Les États-Unis ont mené une nouvelle vague de frappes contre l'Iran dans la nuit de vendredi à samedi, portant à sept le nombre de nuits consécutives de bombardements. Le commandement américain pour le Moyen-Orient (Centcom) a indiqué avoir ciblé « des sites de surveillance, des infrastructures logistiques militaires, des dépôts souterrains d'armes et des moyens maritimes », sans viser de zones civiles, selon ses déclarations.
Les autorités de la province d'Hormozgan, dans le sud du pays, ont fait état d'au moins trois morts et huit blessés dans ces frappes. Des explosions ont également été signalées dans plusieurs autres localités du sud et du centre de l'Iran, notamment à Ahvaz, Bouchehr, Bandar Abbas, sur l'île de Qeshm, à Lar, Darab ainsi qu'à Yazd, selon les agences de presse iraniennes.
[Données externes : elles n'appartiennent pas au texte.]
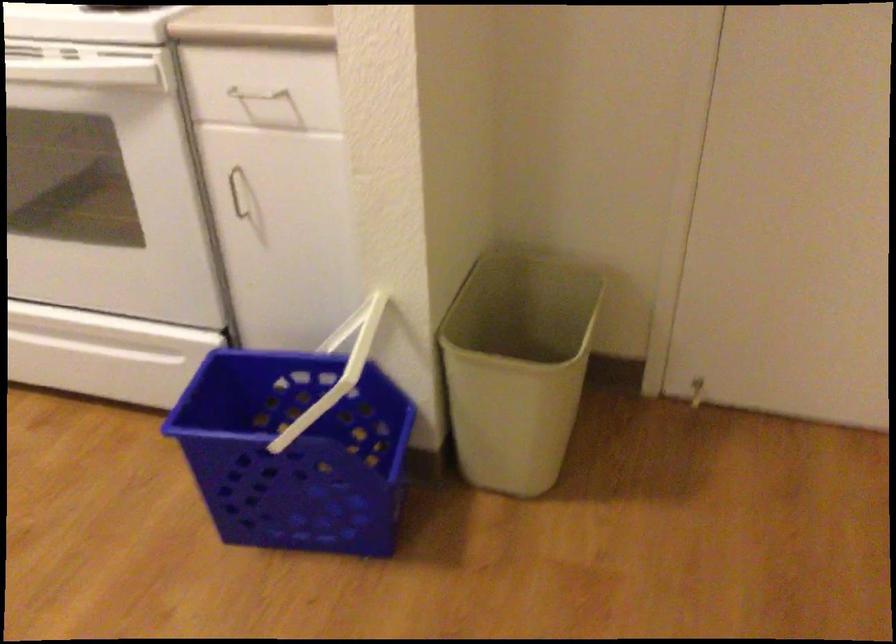
Where would you lift the white basket handle? Please return your answer as a coordinate pair (x, y).

(346, 328)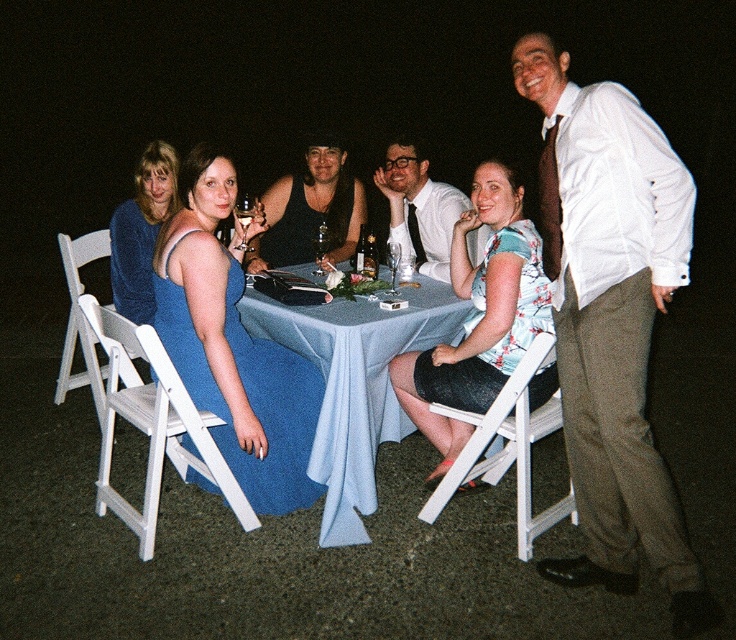
Is floral fabric dress at center bigger than velvet blue dress at left?

Yes.

Identify the location of floral fabric dress at center. This screenshot has width=736, height=640. (478, 316).

Is point (531, 252) behind point (144, 209)?

No, it is not.

I want to click on floral fabric dress at center, so click(x=478, y=316).

Is white textured shirt at center to the left of velvet blue dress at left from the viewer's perspective?

Incorrect, white textured shirt at center is not on the left side of velvet blue dress at left.

Describe the element at coordinates (612, 321) in the screenshot. I see `white textured shirt at center` at that location.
L'Iran riposte en visant des bases alliées
En réplique, l'armée iranienne a affirmé avoir frappé plusieurs sites utilisés par les forces américaines dans la région. Le camp militaire d'Al-Adiri et la base d'Ali Al-Salem au Koweït, la base aérienne d'Al-Azraq en Jordanie, ainsi que la base de Sheikh Isa à Bahreïn ont été ciblés. Les Gardiens de la Révolution, l'armée idéologique de la République islamique, ont justifié ces attaques en déclarant que les pays hébergeant des troupes américaines devaient « se préparer à recevoir une réponse correspondante » et activer leurs unités de défense civile pour protéger leurs citoyens.
Un responsable de l'état-major jordanien a confirmé que les défenses aériennes du royaume avaient intercepté et abattu dix missiles iraniens sans faire de victimes ni de dégâts. L'armée koweïtienne a indiqué faire face à des attaques de missiles et de drones, précisant qu'une deuxième centrale électrique et de dessalement avait été touchée. À Bahreïn, des drones explosifs ont été lancés contre des hangars et des aires de stationnement de l'aviation américaine sur la base de Sheikh Isa, ont rapporté les médias d'État iraniens.
La menace d'une « offensive totale »
Téhéran a durci le ton à mesure que les bombardements se poursuivent. Mohsen Rezaï, conseiller militaire du guide suprême iranien, a prévenu que si les frappes américaines continuaient au-delà de « deux à trois jours », l'Iran entrerait dans « une phase d'offensive totale ».
« L'Iran ne se contentera plus de riposter, et aucune frontière ne sera à l'abri », a-t-il ajouté. Les Gardiens de la Révolution ont également annoncé que leurs frappes « se poursuivront jusqu'au retour du calme sur la côte sud et dans le détroit d'Ormuz », où le trafic maritime est de nouveau quasiment interrompu.
Par ailleurs, les Gardiens de la Révolution ont déclaré avoir stoppé quatre navires qui tentaient de franchir le détroit d'Ormuz, une artère stratégique du transport pétrolier mondial. Selon leurs informations, deux pétroliers auraient « explosé et pris feu » dans ce secteur.
La présence militaire française dans la région
Au cœur de cette escalade, la Jordanie, alliée des États-Unis, abrite environ 4 000 soldats américains. La France y maintient également une présence militaire, avec quelque 300 soldats déployés, ainsi que plusieurs avions de combat dans le cadre de la coalition internationale antijihadiste Inherent Resolve (opération Chammal). Avant le conflit, Paris comptait déjà 900 militaires répartis sur trois bases (aérienne, navale et terrestre) aux Émirats arabes unis. Des officiers français sont également stationnés au Koweït (camp d'Arifjan) et 700 militaires contribuent à la Force intérimaire des Nations unies au Liban (Finul). En Syrie, environ 600 soldats sont présents dans le cadre de l'opération Chammal, et les forces françaises apportent un soutien militaire aux forces irakiennes engagées contre Daesh.
Le conflit entre les États-Unis et l'Iran continue de s'intensifier, avec des répercussions directes sur les pays voisins du Golfe et sur la sécurité régionale. La menace d'une offensive iranienne d'envergure plane alors que la communauté internationale observe avec inquiétude l'absence de tout signe d'apaisement.